One employee’s positive experience can serve as an example to others who may be concerned about the ramifications of discussing such a personal journey in the workplace, said Hatnay. “If everyone else sees how well it was handled, this can have a ripple effect of people feeling more supported,” added Paula Allen, vice-president of research and integrative solutions at Morneau Shepell Ltd.
Financial well-being is also a major issue weighing on Canadians’ minds. That’s why the Colleges of Applied Arts and Technology pension plan is actively trying to expand its offerings to private sector and part-time workers who are losing access to defined benefit pensions. ”Our research shows that 95 per cent of Canadians want the features of DB, but no [chief financial officer] or [chief executive officer] in this environment would do that,” said Derek Dobson, chief executive officer of the CAAT. “We offer a risk-free product to CFOs and they love us so far.”

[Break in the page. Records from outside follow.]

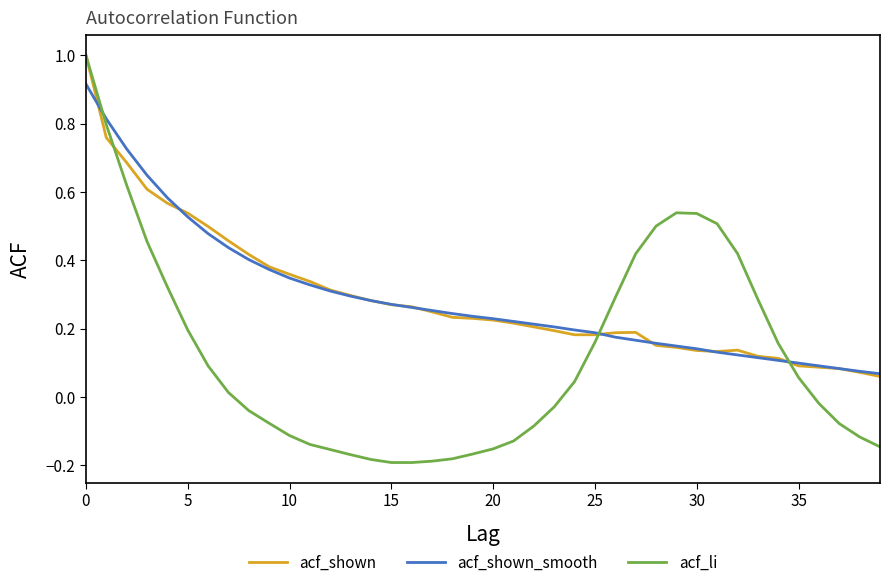

Which series has the widest spread of values?

acf_li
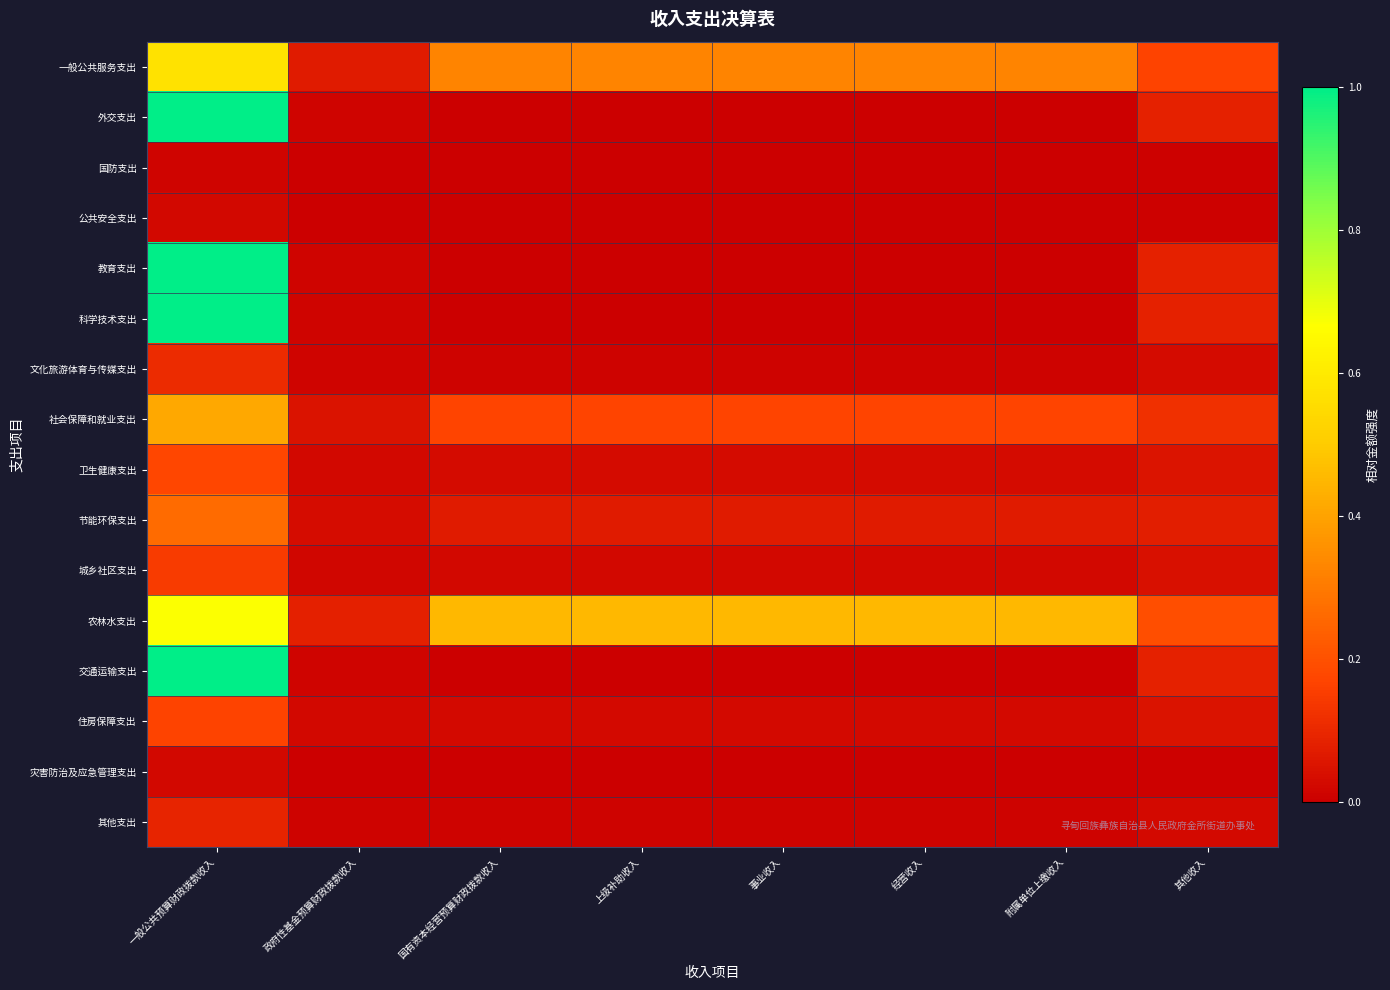

Count the number of categories in the chart.

8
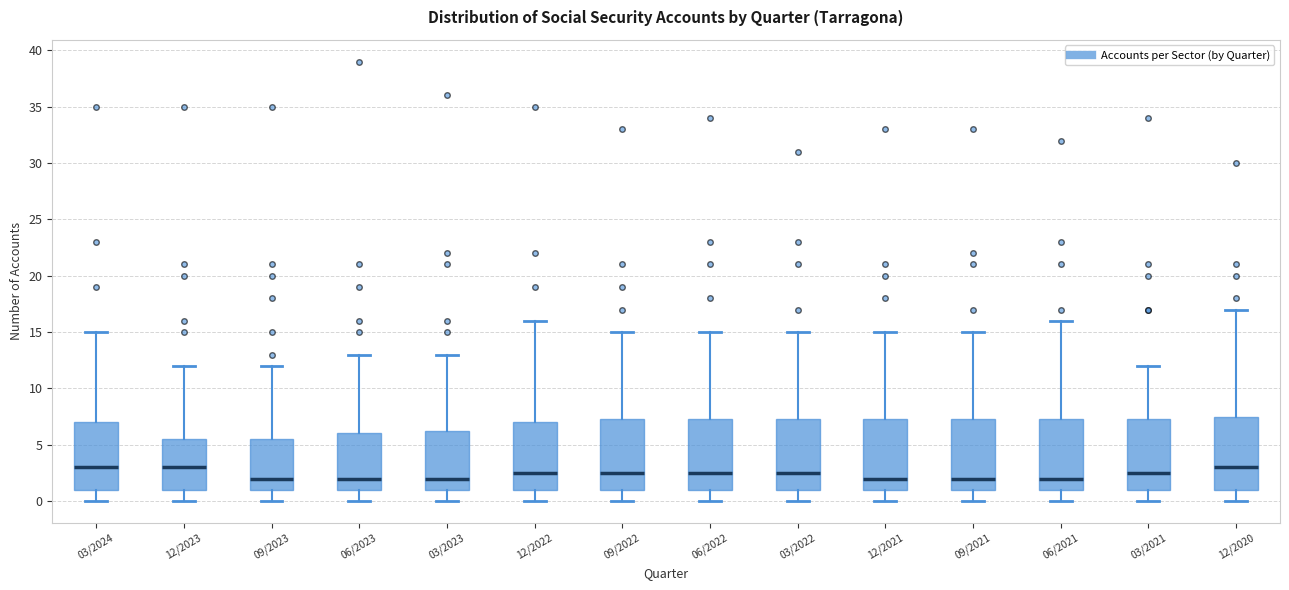

Reading left to right, transcribe this box plot: for each box, give where its median line is, the range the box spans, and where its two whiskers end, as read against the y-axis. The values are not printed on the chart, so give them approximately, as read against the axis.

03/2024: median 3.0, box 1.0 to 7.0, whiskers 0.0 to 15.0
12/2023: median 3.0, box 1.0 to 5.5, whiskers 0.0 to 12.0
09/2023: median 2.0, box 1.0 to 5.5, whiskers 0.0 to 12.0
06/2023: median 2.0, box 1.0 to 6.0, whiskers 0.0 to 13.0
03/2023: median 2.0, box 1.0 to 6.5, whiskers 0.0 to 13.0
12/2022: median 2.5, box 1.0 to 7.0, whiskers 0.0 to 16.0
09/2022: median 2.5, box 1.0 to 7.5, whiskers 0.0 to 15.0
06/2022: median 2.5, box 1.0 to 7.5, whiskers 0.0 to 15.0
03/2022: median 2.5, box 1.0 to 7.5, whiskers 0.0 to 15.0
12/2021: median 2.0, box 1.0 to 7.5, whiskers 0.0 to 15.0
09/2021: median 2.0, box 1.0 to 7.5, whiskers 0.0 to 15.0
06/2021: median 2.0, box 1.0 to 7.5, whiskers 0.0 to 16.0
03/2021: median 2.5, box 1.0 to 7.5, whiskers 0.0 to 12.0
12/2020: median 3.0, box 1.0 to 7.5, whiskers 0.0 to 17.0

However, Martha Callum, senior director of total rewards at Coca-Cola Refreshments Canada, highlighted a different way employers can ensure employees have peace of mind about their retirement savings. The company recently went through a major restructuring of its pension plan, closing its defined benefit offering and moving employees from more than 30 different collective agreements all into the same defined contribution plan.
It was paramount to communicate the move so that employees would be able to transition smoothly and without confusion into the new option, Callum noted. “I had employees in DB and that was closed. I had DC employees with no employee contributions,” she said. Leveraging direct managers helped get the message out to employees and ensures that workers took action to enrol, she added.